*Exercise instructions:* Every line below from the one with "For every layout" through the one with "Document page, 1241x1754 pixels." is to be repeated exactly, with no picture among them.

= = = = = = =

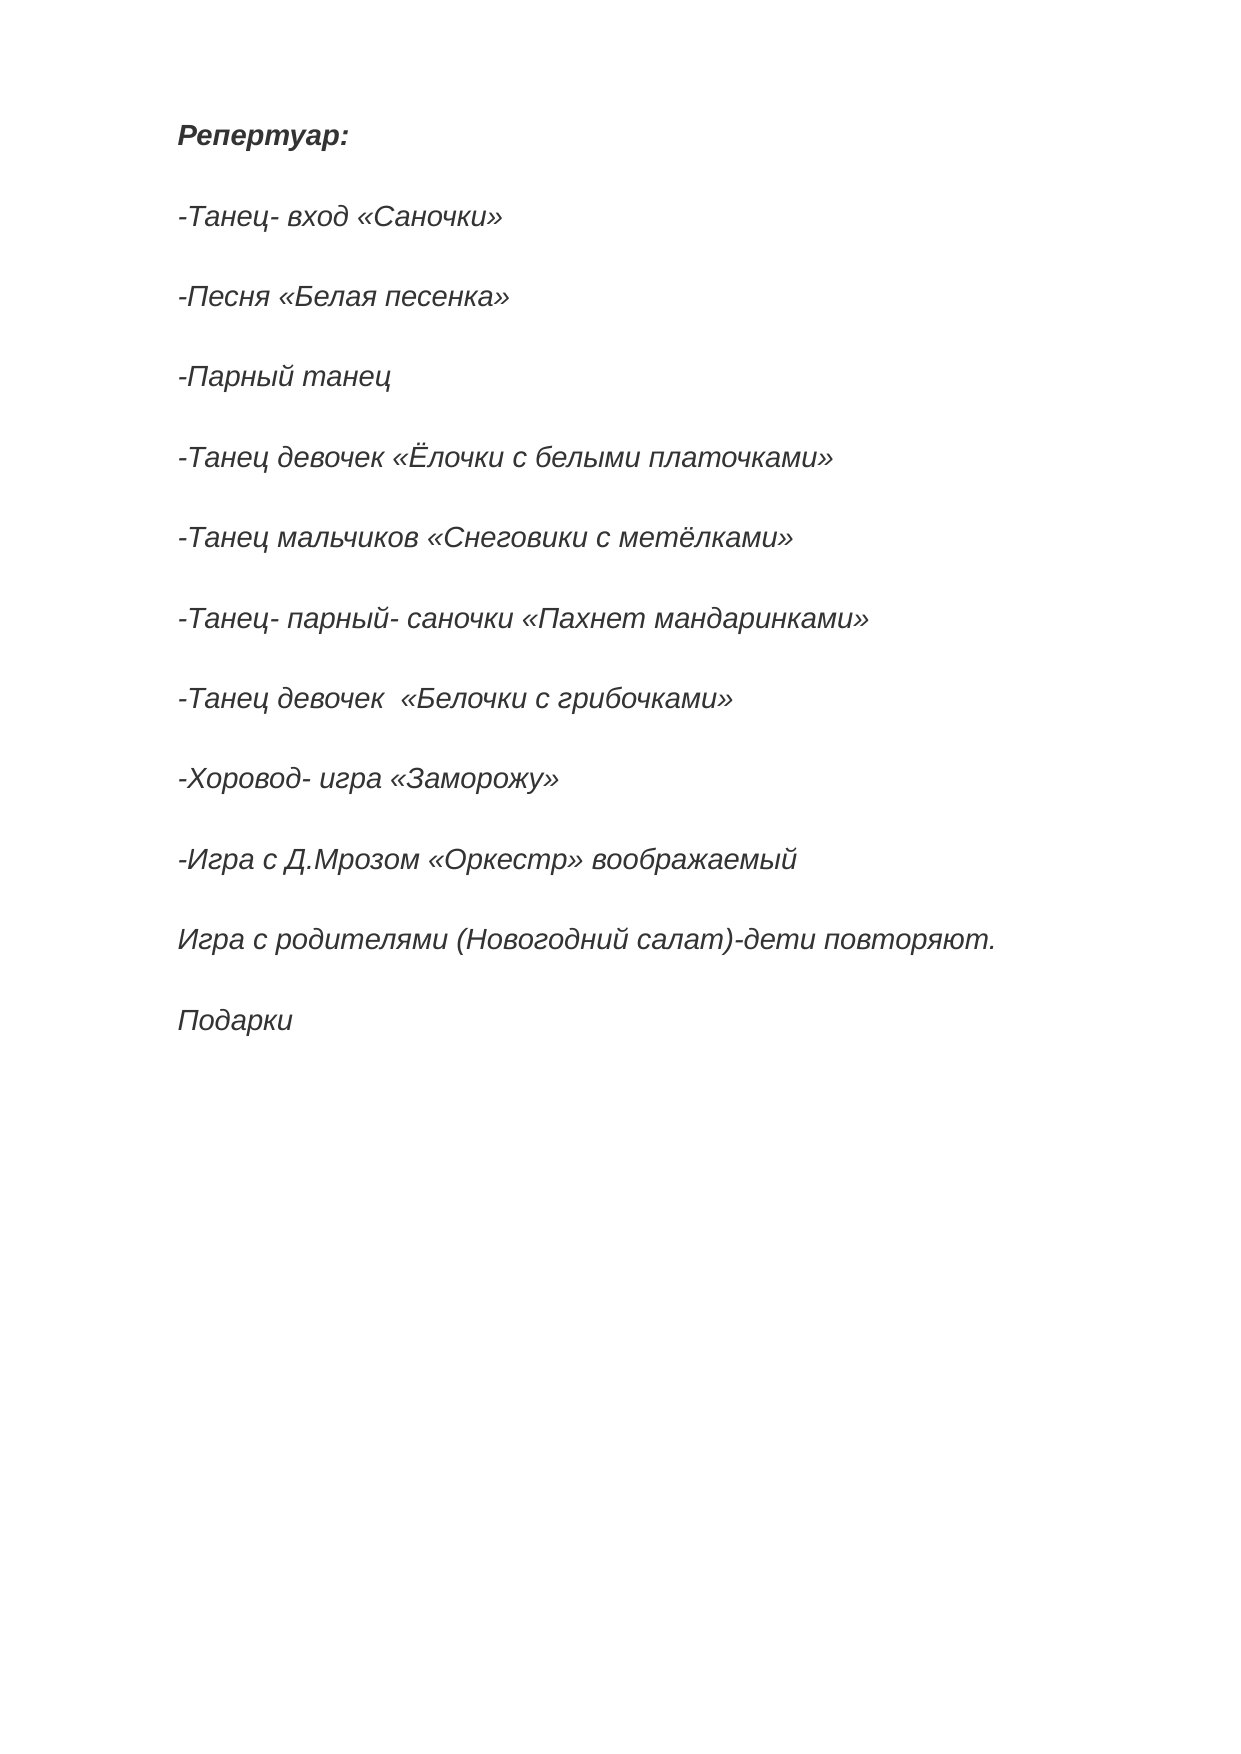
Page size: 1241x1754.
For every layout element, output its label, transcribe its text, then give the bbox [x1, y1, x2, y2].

text Игра с родителями (Новогодний салат)-дети повторяют. [177, 922, 1152, 956]
text Репертуар: [177, 118, 1152, 152]
text -Песня «Белая песенка» [177, 279, 1152, 312]
text -Танец- вход «Саночки» [177, 198, 1152, 232]
text -Танец девочек «Ёлочки с белыми платочками» [177, 440, 1152, 473]
text -Танец мальчиков «Снеговики с метёлками» [177, 520, 1152, 554]
text -Парный танец [177, 359, 1152, 393]
text -Хоровод- игра «Заморожу» [177, 761, 1152, 795]
text -Игра с Д.Мрозом «Оркестр» воображаемый [177, 842, 1152, 875]
text Подарки [177, 1003, 1152, 1036]
text -Танец девочек «Белочки с грибочками» [177, 681, 1152, 714]
text -Танец- парный- саночки «Пахнет мандаринками» [177, 601, 1152, 634]
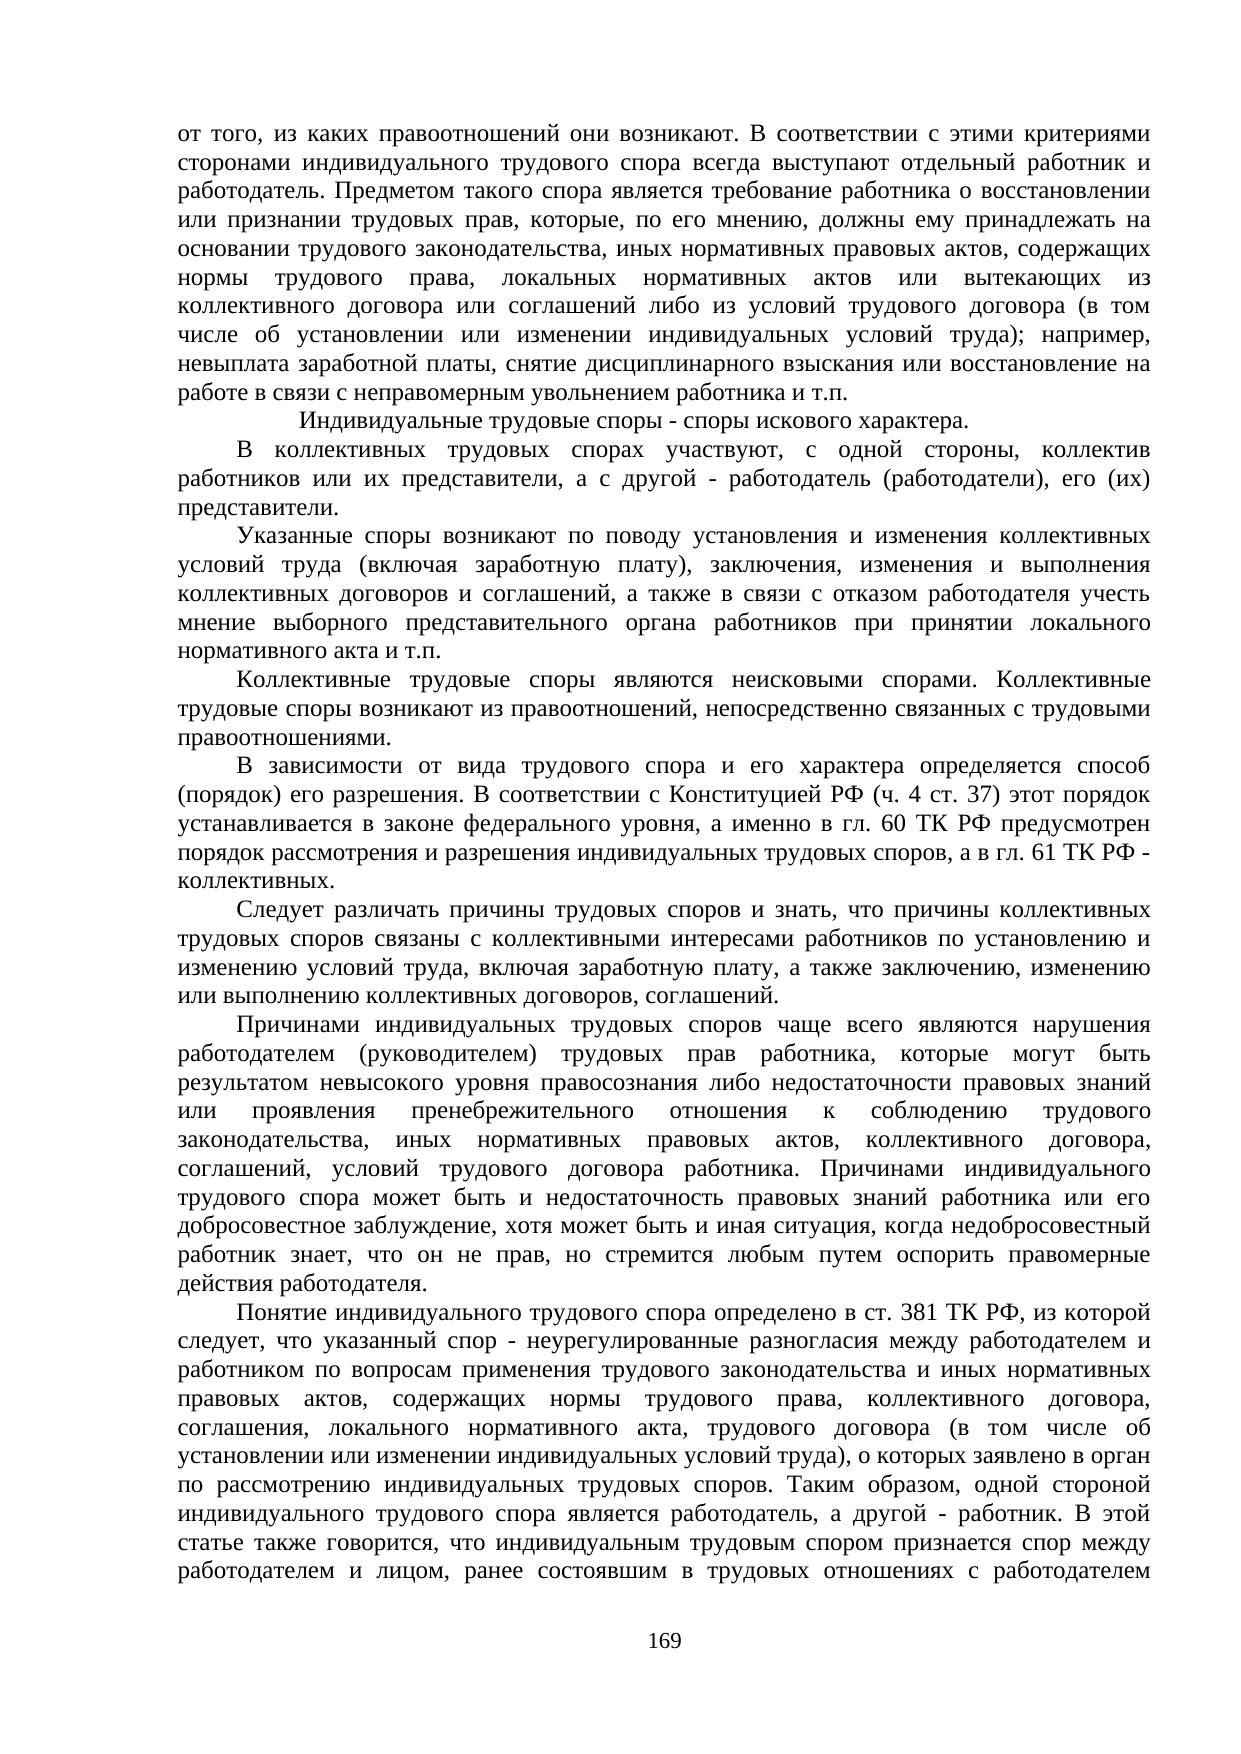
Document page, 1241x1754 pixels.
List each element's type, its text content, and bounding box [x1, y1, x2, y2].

text Следует различать причины трудовых споров и знать, что причины коллективных трудовых споров связаны с коллективными интересами работников по установлению и изменению условий труда, включая заработную плату, а также заключению, изменению или выполнению коллективных договоров, соглашений. [177, 894, 1152, 1009]
text Указанные споры возникают по поводу установления и изменения коллективных условий труда (включая заработную плату), заключения, изменения и выполнения коллективных договоров и соглашений, а также в связи с отказом работодателя учесть мнение выборного представительного органа работников при принятии локального нормативного акта и т.п. [177, 521, 1152, 664]
text Индивидуальные трудовые споры - споры искового характера. [177, 406, 1152, 434]
text Коллективные трудовые споры являются неисковыми спорами. Коллективные трудовые споры возникают из правоотношений, непосредственно связанных с трудовыми правоотношениями. [177, 664, 1152, 751]
text Причинами индивидуальных трудовых споров чаще всего являются нарушения работодателем (руководителем) трудовых прав работника, которые могут быть результатом невысокого уровня правосознания либо недостаточности правовых знаний или проявления пренебрежительного отношения к соблюдению трудового законодательства, иных нормативных правовых актов, коллективного договора, соглашений, условий трудового договора работника. Причинами индивидуального трудового спора может быть и недостаточность правовых знаний работника или его добросовестное заблуждение, хотя может быть и иная ситуация, когда недобросовестный работник знает, что он не прав, но стремится любым путем оспорить правомерные действия работодателя. [177, 1009, 1152, 1297]
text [177, 1297, 1152, 1584]
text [177, 118, 1152, 406]
text В коллективных трудовых спорах участвуют, с одной стороны, коллектив работников или их представители, а с другой - работодатель (работодатели), его (их) представители. [177, 434, 1152, 521]
text В зависимости от вида трудового спора и его характера определяется способ (порядок) его разрешения. В соответствии с Конституцией РФ (ч. 4 ст. 37) этот порядок устанавливается в законе федерального уровня, а именно в гл. 60 ТК РФ предусмотрен порядок рассмотрения и разрешения индивидуальных трудовых споров, а в гл. 61 ТК РФ - коллективных. [177, 751, 1152, 894]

= = = = = = =

*Finished exercise:*
For every layout element, output its label, transcribe its text, then give the bbox [x1, y1, x2, y2].

text Игра с родителями (Новогодний салат)-дети повторяют. [177, 922, 1152, 956]
text Репертуар: [177, 118, 1152, 152]
text -Песня «Белая песенка» [177, 279, 1152, 312]
text -Танец- вход «Саночки» [177, 198, 1152, 232]
text -Танец девочек «Ёлочки с белыми платочками» [177, 440, 1152, 473]
text -Танец мальчиков «Снеговики с метёлками» [177, 520, 1152, 554]
text -Парный танец [177, 359, 1152, 393]
text -Хоровод- игра «Заморожу» [177, 761, 1152, 795]
text -Игра с Д.Мрозом «Оркестр» воображаемый [177, 842, 1152, 875]
text Подарки [177, 1003, 1152, 1036]
text -Танец девочек «Белочки с грибочками» [177, 681, 1152, 714]
text -Танец- парный- саночки «Пахнет мандаринками» [177, 601, 1152, 634]
Document page, 1241x1754 pixels.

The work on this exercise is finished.